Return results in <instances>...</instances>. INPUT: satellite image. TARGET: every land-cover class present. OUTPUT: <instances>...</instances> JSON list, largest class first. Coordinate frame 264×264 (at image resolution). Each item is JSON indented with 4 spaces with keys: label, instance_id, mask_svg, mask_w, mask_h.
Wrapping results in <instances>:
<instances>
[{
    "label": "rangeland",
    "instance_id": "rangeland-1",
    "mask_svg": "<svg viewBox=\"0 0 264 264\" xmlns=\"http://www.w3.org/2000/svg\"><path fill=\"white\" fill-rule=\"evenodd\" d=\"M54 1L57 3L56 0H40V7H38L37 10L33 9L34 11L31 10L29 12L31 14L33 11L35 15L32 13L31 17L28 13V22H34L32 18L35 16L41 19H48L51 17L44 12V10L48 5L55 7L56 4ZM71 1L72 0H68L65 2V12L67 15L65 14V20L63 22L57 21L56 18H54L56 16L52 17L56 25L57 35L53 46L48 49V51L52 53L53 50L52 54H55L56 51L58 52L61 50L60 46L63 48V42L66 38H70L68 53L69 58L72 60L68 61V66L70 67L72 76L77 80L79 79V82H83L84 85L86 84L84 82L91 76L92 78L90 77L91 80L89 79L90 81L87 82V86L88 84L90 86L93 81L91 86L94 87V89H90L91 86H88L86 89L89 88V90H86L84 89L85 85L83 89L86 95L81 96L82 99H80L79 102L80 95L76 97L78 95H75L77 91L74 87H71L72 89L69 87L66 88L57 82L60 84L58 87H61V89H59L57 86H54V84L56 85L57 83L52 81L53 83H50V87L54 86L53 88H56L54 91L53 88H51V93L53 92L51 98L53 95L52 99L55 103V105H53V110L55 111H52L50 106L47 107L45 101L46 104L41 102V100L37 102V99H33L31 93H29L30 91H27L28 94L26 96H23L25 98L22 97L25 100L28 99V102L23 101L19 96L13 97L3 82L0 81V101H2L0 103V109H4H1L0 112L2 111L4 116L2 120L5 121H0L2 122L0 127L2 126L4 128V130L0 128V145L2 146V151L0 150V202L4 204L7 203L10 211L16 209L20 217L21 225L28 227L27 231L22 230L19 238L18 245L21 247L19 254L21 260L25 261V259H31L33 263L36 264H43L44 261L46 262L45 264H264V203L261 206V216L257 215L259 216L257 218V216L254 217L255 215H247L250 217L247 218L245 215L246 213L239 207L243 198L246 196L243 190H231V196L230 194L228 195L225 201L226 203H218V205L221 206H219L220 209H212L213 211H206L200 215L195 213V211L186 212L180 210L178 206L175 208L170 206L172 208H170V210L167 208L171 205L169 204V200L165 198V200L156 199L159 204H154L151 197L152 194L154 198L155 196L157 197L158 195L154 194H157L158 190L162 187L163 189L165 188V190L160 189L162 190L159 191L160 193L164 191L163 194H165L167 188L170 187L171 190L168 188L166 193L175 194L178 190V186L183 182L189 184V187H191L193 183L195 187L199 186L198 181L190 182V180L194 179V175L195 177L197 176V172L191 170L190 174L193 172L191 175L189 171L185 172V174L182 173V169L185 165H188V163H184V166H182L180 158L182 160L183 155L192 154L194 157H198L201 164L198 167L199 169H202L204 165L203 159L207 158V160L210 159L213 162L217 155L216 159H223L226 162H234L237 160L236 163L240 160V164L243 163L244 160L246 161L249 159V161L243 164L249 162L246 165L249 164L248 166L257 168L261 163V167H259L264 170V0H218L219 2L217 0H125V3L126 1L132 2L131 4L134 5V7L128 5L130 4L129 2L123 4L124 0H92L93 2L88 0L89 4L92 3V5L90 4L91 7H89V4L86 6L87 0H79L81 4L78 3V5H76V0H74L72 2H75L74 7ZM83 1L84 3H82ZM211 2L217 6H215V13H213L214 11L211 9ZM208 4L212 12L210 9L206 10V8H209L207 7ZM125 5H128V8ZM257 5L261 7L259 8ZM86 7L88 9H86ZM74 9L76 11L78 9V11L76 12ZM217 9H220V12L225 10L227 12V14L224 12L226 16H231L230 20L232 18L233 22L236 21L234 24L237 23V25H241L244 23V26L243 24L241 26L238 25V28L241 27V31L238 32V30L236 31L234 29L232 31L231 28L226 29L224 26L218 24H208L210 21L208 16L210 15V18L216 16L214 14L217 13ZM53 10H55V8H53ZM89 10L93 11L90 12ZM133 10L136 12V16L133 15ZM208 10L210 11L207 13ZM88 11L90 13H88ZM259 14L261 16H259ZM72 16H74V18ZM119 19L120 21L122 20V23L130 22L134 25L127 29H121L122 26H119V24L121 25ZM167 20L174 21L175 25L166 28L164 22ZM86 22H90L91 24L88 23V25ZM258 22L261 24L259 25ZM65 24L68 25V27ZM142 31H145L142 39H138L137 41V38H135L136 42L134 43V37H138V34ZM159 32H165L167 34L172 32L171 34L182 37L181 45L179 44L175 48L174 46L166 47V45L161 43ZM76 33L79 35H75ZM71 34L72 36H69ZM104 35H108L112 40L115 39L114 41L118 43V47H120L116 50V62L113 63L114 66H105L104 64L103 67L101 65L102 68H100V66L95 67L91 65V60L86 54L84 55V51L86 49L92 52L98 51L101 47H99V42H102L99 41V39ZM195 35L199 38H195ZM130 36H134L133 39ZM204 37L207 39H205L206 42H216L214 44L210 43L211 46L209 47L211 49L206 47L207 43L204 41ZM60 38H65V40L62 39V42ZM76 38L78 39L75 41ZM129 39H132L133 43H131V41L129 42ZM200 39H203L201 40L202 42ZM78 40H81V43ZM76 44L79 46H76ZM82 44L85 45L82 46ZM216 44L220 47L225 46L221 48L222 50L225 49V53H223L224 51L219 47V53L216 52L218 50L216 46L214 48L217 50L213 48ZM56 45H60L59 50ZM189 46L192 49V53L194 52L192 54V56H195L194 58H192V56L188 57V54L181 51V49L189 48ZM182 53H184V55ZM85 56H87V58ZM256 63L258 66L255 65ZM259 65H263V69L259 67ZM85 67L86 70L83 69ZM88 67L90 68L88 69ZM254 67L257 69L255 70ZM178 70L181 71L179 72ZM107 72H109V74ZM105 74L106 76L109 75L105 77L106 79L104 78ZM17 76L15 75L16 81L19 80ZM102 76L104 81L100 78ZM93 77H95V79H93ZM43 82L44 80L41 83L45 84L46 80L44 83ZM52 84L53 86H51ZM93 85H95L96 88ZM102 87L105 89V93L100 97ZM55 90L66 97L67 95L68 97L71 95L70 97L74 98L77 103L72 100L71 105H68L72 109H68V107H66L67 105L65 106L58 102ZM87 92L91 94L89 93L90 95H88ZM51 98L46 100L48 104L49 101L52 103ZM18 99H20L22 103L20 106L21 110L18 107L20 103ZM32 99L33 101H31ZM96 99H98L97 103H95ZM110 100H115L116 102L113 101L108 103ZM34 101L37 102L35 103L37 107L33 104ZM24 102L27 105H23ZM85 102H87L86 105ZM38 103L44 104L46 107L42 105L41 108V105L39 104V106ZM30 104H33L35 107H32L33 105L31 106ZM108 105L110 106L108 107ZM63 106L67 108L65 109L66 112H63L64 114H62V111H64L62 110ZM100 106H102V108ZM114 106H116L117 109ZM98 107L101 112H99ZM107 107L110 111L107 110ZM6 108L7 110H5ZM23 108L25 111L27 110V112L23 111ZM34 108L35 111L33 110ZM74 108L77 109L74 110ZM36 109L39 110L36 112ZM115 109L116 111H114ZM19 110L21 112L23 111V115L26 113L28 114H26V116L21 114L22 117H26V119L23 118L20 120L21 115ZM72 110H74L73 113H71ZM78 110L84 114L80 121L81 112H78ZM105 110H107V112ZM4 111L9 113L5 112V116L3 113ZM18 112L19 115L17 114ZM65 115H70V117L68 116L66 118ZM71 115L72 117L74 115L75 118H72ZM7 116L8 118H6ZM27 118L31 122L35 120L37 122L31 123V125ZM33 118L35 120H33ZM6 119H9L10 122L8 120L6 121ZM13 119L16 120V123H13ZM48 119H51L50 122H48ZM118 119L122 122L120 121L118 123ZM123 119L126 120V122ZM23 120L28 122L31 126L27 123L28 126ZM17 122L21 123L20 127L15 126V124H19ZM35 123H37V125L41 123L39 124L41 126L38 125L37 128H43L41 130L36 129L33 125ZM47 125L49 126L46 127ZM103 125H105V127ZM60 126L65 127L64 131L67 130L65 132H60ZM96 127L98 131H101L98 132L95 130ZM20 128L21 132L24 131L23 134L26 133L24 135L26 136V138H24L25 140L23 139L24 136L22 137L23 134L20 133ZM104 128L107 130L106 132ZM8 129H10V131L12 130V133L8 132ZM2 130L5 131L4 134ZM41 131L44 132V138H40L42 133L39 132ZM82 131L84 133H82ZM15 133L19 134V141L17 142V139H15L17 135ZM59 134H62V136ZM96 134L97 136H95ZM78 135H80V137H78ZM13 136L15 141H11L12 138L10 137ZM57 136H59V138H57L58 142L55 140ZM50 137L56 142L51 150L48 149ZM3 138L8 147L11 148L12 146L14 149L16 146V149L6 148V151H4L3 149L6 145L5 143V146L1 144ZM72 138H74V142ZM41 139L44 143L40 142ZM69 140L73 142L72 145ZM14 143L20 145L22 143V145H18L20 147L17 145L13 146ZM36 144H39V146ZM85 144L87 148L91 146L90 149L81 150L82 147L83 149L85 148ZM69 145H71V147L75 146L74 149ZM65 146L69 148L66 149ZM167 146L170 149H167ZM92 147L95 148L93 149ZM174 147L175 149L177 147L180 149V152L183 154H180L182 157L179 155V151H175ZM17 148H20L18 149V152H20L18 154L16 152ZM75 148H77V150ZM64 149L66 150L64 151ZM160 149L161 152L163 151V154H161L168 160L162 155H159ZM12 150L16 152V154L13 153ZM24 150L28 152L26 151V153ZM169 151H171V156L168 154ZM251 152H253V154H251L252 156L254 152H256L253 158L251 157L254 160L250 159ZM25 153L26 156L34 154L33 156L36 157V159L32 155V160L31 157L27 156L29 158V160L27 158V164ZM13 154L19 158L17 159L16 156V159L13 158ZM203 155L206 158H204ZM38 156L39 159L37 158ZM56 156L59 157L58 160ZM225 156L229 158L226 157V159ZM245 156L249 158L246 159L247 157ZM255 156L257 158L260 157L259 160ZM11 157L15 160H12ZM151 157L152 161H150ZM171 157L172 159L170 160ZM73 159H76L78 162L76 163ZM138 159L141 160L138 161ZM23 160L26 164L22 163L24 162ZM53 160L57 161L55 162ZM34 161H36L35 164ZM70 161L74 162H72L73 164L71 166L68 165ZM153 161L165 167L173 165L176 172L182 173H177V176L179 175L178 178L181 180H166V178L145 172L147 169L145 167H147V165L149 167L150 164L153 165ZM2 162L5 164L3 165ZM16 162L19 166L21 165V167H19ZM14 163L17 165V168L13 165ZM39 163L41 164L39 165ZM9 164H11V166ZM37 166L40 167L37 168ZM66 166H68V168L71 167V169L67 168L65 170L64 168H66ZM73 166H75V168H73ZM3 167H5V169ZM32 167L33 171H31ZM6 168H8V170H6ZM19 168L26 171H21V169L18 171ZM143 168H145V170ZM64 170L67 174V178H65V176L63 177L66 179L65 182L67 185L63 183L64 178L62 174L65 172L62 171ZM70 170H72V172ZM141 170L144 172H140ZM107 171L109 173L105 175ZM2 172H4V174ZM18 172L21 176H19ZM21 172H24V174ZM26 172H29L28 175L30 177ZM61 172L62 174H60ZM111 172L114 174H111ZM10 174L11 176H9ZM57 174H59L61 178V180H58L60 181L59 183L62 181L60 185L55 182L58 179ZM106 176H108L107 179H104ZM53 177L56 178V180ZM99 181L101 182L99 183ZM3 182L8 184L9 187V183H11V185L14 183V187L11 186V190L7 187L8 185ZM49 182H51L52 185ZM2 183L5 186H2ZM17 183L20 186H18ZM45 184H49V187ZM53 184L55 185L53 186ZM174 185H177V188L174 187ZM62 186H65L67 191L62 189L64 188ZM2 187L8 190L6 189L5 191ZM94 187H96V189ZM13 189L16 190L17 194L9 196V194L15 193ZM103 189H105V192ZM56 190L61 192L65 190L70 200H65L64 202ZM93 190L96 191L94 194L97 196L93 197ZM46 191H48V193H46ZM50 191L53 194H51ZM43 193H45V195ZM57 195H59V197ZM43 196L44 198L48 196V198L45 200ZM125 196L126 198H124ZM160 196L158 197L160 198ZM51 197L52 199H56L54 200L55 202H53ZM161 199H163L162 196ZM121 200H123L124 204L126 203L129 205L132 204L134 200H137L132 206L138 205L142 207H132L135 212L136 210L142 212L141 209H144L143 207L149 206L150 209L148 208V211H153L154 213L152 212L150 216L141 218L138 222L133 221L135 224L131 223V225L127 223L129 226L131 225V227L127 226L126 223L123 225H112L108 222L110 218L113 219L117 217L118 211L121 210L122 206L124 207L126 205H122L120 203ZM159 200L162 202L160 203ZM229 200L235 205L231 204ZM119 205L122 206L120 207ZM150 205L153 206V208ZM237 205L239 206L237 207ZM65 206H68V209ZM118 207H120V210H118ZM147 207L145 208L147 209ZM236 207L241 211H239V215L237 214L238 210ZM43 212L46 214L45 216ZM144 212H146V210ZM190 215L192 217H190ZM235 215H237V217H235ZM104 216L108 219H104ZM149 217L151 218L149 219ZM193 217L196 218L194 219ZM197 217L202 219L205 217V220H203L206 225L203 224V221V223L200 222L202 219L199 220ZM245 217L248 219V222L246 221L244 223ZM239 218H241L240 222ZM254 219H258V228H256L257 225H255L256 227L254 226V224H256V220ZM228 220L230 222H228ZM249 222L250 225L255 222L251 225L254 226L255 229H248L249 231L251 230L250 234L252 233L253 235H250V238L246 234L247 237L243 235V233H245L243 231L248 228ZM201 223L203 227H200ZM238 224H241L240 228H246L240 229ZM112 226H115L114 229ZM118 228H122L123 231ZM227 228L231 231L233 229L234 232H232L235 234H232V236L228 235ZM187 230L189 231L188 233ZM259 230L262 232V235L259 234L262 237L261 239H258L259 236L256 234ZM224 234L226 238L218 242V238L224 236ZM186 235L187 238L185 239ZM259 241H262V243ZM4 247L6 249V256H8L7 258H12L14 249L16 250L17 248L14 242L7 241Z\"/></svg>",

========================================================================

_Task requirements_
Pick out every line in the rows above that contains the word "rangeland". Only matches with the same uppercase and lowercase letters count.

_Result of the task_
    "label": "rangeland",
    "instance_id": "rangeland-1",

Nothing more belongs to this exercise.